BROKE NOT BOWED BY JUSTICE BATTLE
10.06.1995

By TONY KOCH.
STATE MP Peter Pyke has had to sell his Corinda home to pay $100,000 in legal bills for defending himself against assault charges and protecting his wife and step-
daughter.
Mr Pyke is involved in continuing custody litigation in the Family Court.
The outspoken Labor backbencher has attacked the Queensland justice system, saying many people could not afford the cost of proving themselves innocent.
He said that the justice system worked against citizens in the middle-income bracket because they were denied access
to legal aid.
There was also a great need for a more thorough "screening'' of the charges against people before they were put before a court and then made to prove their innocence.
Mr Pyke, a police sergeant before he won the seat of Mt Ommaney for Labor, has no fixed abode _ or none he tells people about. Fear of further harassment has forced him into a life of anonymity with wife Maryanne and baby Tahlia.
The couple have been granted an exemption from disclosing their address on the electoral roll, they have a silent home telephone number and every few months they leave their rented premises for a new location.
Aspects of their plight are familiar to thousands of Australians the violence, threats and constant legal harassment involved in bitter custody battles that are punctuated by domestic violence.
But battered wives and children who seek help at Mr Pyke's
electoral office will be understood and believed. Maryanne heads the domestic violence support group in the electorate.
Through four years of a disastrous marriage she suffered at the hands of a violent and sadistic husband, a convicted drug dealer who kept her and their daughter in a secluded mountain home near Murwillumbah.
The luckiest day of her life came in June 1993 when she plucked up the courage to seek help at the electorate office
of her local MP.
Peter Pyke listened to the young mother's sorry tale.

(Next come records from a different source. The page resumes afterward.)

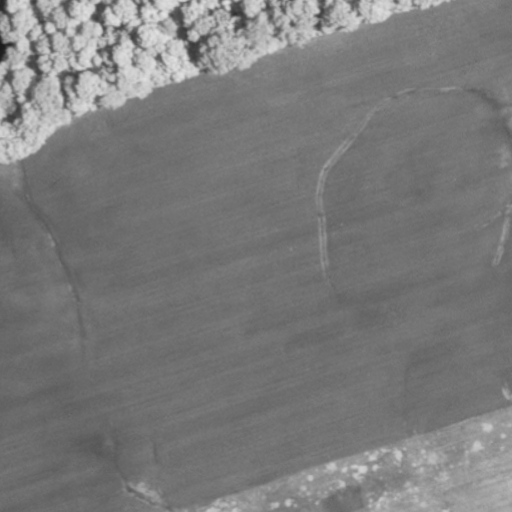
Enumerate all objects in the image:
building: (1, 36)
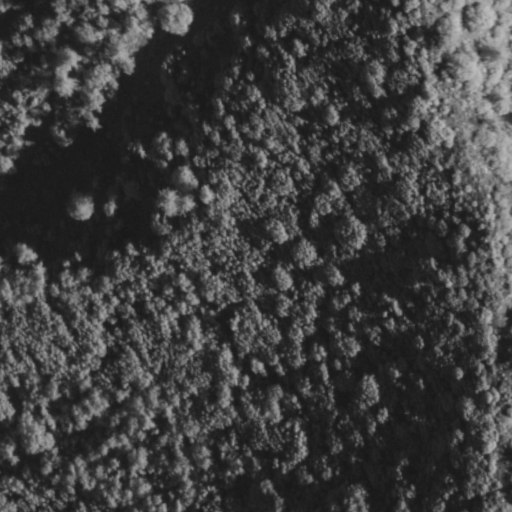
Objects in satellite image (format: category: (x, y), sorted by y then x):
road: (492, 251)
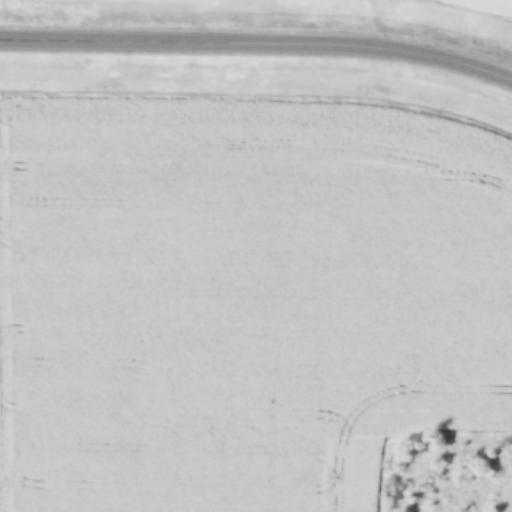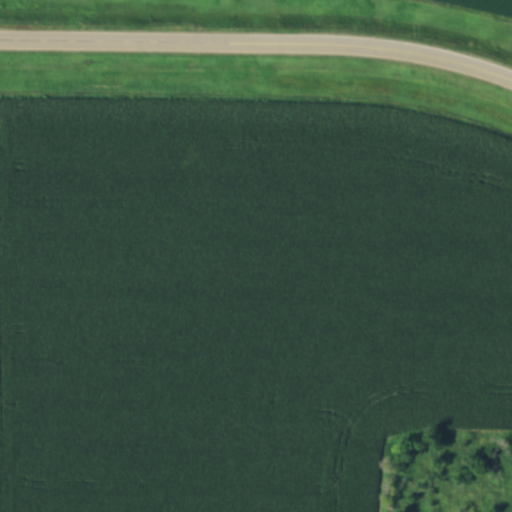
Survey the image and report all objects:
road: (257, 42)
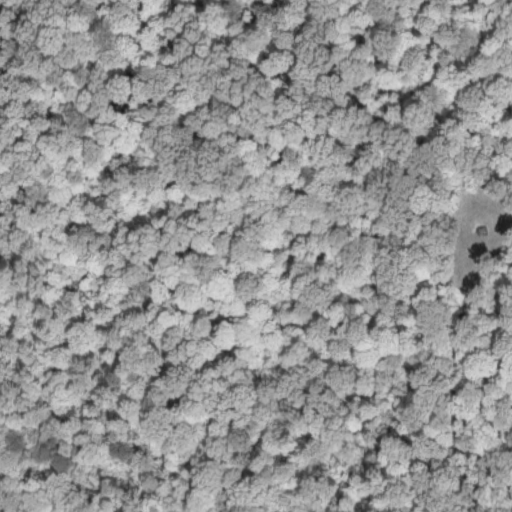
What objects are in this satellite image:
road: (458, 368)
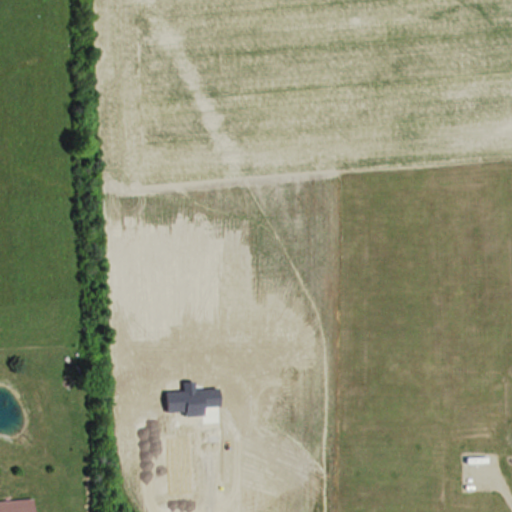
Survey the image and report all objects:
building: (16, 505)
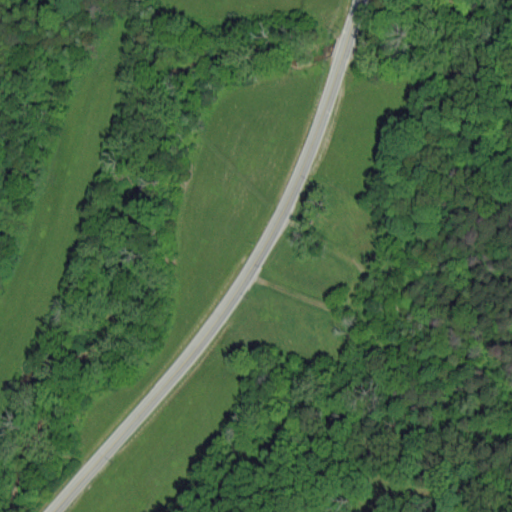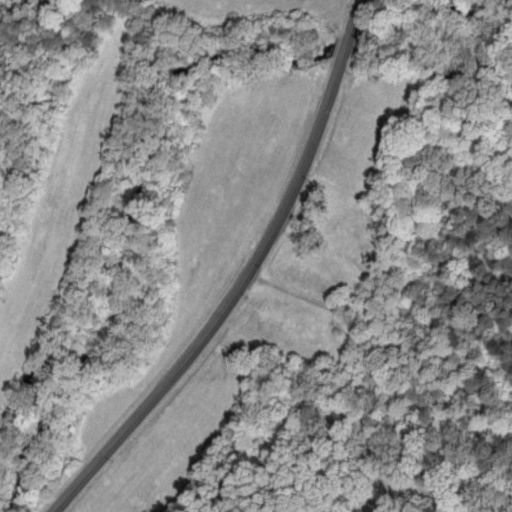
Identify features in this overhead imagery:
road: (238, 277)
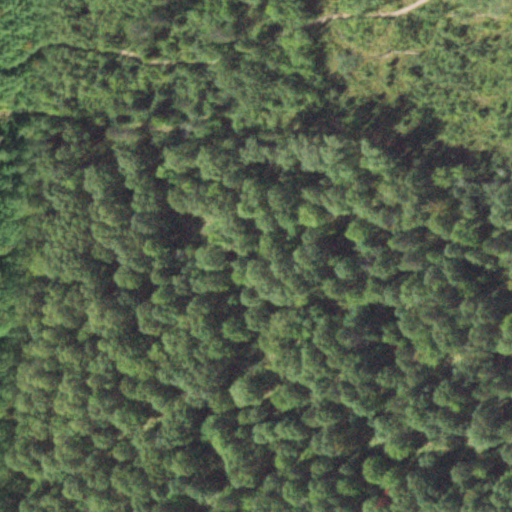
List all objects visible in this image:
road: (185, 61)
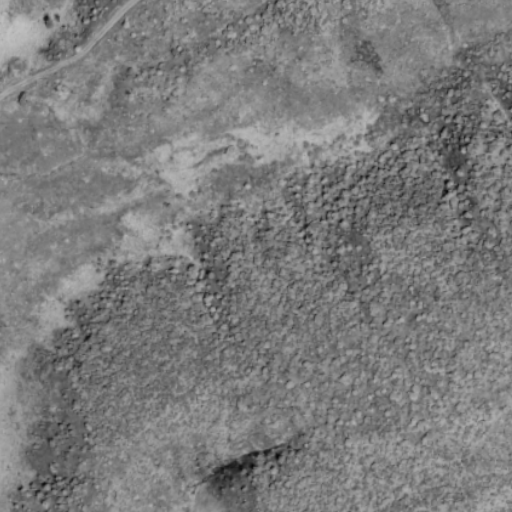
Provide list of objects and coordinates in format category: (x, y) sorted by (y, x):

A Queensland policeman for 18 years, a Fitzgerald inquiry
whistleblower who had himself been through a broken marriage, he considered himself hardened to how cruel life could be. But he said he had never encountered a case so tragic and violent as told to him by Maryanne.
She showed him photographs taken by her parents and a friend the day after she finally fled her marital home and brutal husband.
She then outlined how a court case found that her husband, Grant Whittaker, did not have a case to answer.
Peter Pyke took up her case.
The couple were married on March 27, 1994.
Three-year-old Tahlia at last has a stable and loving home but it has been at great financial and emotional cost to her mother and Mr Pyke.
This year, Mr Pyke faced the District Court charged with assaulting Mr Whittaker and deprivation of liberty. The charges arose from an incident when Mr Whittaker had an authorised access visit to Tahlia and allegedly tried to abduct her. He was restrained by Mr Pyke and two security guards he had hired.
At that trial Mr Whittaker, when shown the photographs seen by Mr Pyke, said his former wife sustained the injuries when she fell over a coffee table and then crashed her car.
Mr Whittaker said he then inadvertently smashed a door into her face and "picked up and dropped'' her head on the cement after checking and finding she was unconscious.
He claimed other injuries occurred when outdoor furniture she threw against a wall bounced back and hit her.
Mr Whittaker told the court he was a "lovely husband''.
On February 16 last year he was convicted of breaching a domestic violence order.
Mr Pyke is consumed with the fight to keep his family together and championing the cause of others caught in the same vicious cycle.
"The women become trapped because the psychological, emotional and physical abuse may completely erode their confidence,'' Mr Pyke said yesterday.
"They are left feeling terrified and powerless.
"It's my experience of nearly 20 years in this field that women don't make up stories of abuse and in fact will only ever tell about one-tenth of the story,'' Mr Pyke said.
MARYANNE Pyke, then Whittaker, the day after she finally fled her marital home.
MARYANNE and Peter Pyke outside their Corinda home which they had to sell to pay a $100,000 legal bill for defence of assault charges.
They are left feeling terrified and powerless . . . women don't make up stories of abuse.